Hypothalamic orexin and mechanistic target of rapamycin activation mediate sleep dysfunction in a mouse model of tuberous sclerosis complex

Tuberous sclerosis complex (TSC) is a genetic disease related to hyperactivation of the mechanistic target of rapamycin (mTOR) pathway and manifested by neurological symptoms, such as epilepsy and sleep disorders. The pathophysiology of sleep dysfunction is poorly understood and is likely multifactorial, but may involve intrinsic biological regulators in the brain. Here, we characterized a mouse model of sleep disorders in TSC and investigated mechanisms of sleep dysfunction in this conditional knockout model involving inactivation of the Tsc1 gene in neurons and astrocytes (Tsc1CKO mice).

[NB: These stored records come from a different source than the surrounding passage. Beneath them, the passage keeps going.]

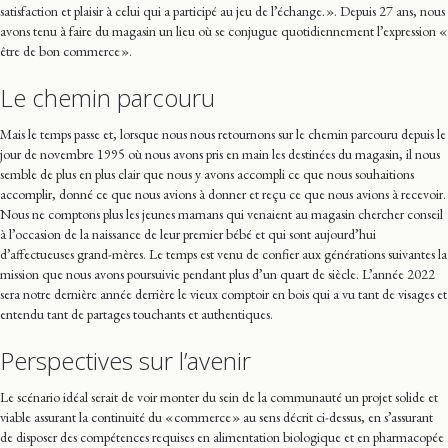
satisfaction et plaisir à celui qui a participé au jeu de l’échange. ». Depuis 27 ans, nous
avons tenu à faire du magasin un lieu où se conjugue quotidiennement l’expression «
être de bon commerce ».
Le chemin parcouru
Mais le temps passe et, lorsque nous nous retournons sur le chemin parcouru depuis le
jour de novembre 1995 où nous avons pris en main les destinées du magasin, il nous
semble de plus en plus clair que nous y avons accompli ce que nous souhaitions
accomplir, donné ce que nous avions à donner et reçu ce que nous avions à recevoir.
Nous ne comptons plus les jeunes mamans qui venaient au magasin chercher conseil
à l’occasion de la naissance de leur premier bébé et qui sont aujourd’hui
d’affectueuses grand-mères. Le temps est venu de confier aux générations suivantes la
mission que nous avons poursuivie pendant plus d’un quart de siècle. L’année 2022
sera notre dernière année derrière le vieux comptoir en bois qui a vu tant de visages et
entendu tant de partages touchants et authentiques.
Perspectives sur l’avenir
Le scénario idéal serait de voir monter du sein de la communauté un projet solide et
viable assurant la continuité du « commerce » au sens décrit ci-dessus, en s’assurant
de disposer des compétences requises en alimentation biologique et en pharmacopée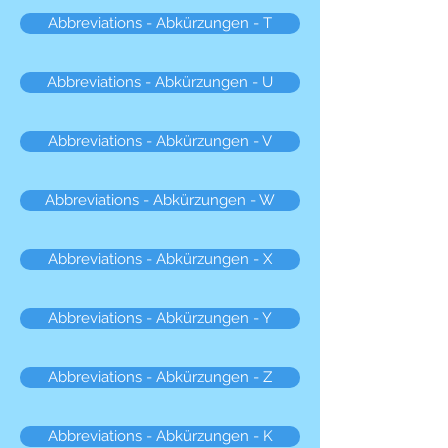
Abbreviations - Abkürzungen - T
Abbreviations - Abkürzungen - U
Abbreviations - Abkürzungen - V
Abbreviations - Abkürzungen - W
Abbreviations - Abkürzungen - X
Abbreviations - Abkürzungen - Y
Abbreviations - Abkürzungen - Z
Abbreviations - Abkürzungen - K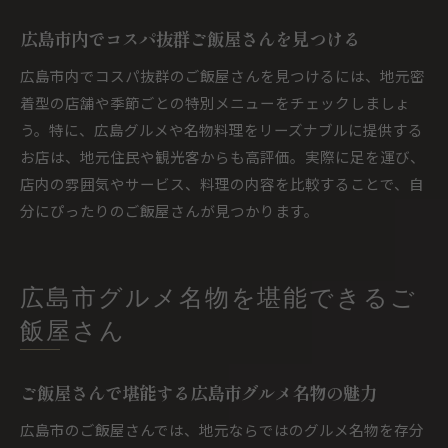
広島市内でコスパ抜群ご飯屋さんを見つける
広島市内でコスパ抜群のご飯屋さんを見つけるには、地元密
着型の店舗や季節ごとの特別メニューをチェックしましょ
う。特に、広島グルメや名物料理をリーズナブルに提供する
お店は、地元住民や観光客からも高評価。実際に足を運び、
店内の雰囲気やサービス、料理の内容を比較することで、自
分にぴったりのご飯屋さんが見つかります。
広島市グルメ名物を堪能できるご
飯屋さん
ご飯屋さんで堪能する広島市グルメ名物の魅力
広島市のご飯屋さんでは、地元ならではのグルメ名物を存分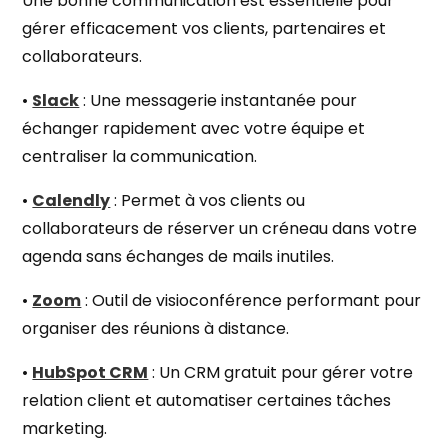
Une bonne communication est essentielle pour
gérer efficacement vos clients, partenaires et
collaborateurs.
•
Slack
: Une messagerie instantanée pour
échanger rapidement avec votre équipe et
centraliser la communication.
•
Calendly
: Permet à vos clients ou
collaborateurs de réserver un créneau dans votre
agenda sans échanges de mails inutiles.
•
Zoom
: Outil de visioconférence performant pour
organiser des réunions à distance.
•
HubSpot CRM
: Un CRM gratuit pour gérer votre
relation client et automatiser certaines tâches
marketing.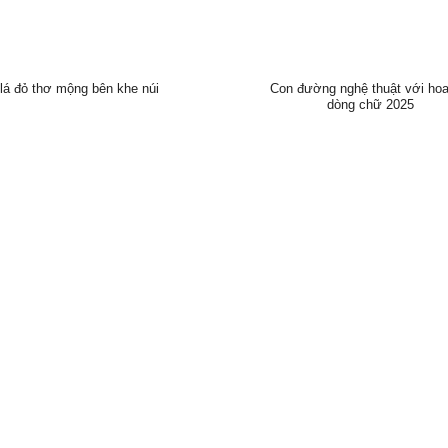
lá đỏ thơ mộng bên khe núi
Con đường nghệ thuật với hoa
dòng chữ 2025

Sleep studies utilizing EEG, EMG, and behavioral analysis found that Tsc1CKO mice have decreased REM sleep and impaired sleep-wake differentiation between light and dark phases. mTOR activity and orexin expression were increased in hypothalamic sections and cultured hypothalamic neurons from Tsc1CKO mice. Both the sleep abnormalities and increased orexin expression in Tsc1CKO mice were reversed by rapamycin treatment, indicating their dependence on mTOR activation. An orexin antagonist, suvorexant, also restored normal REM levels in Tsc1CKO mice. These results identify a novel mechanistic link between mTOR and orexin in the hypothalamus related to sleep dysfunction and suggest a targeted therapeutic approach to sleep disorders in TSC.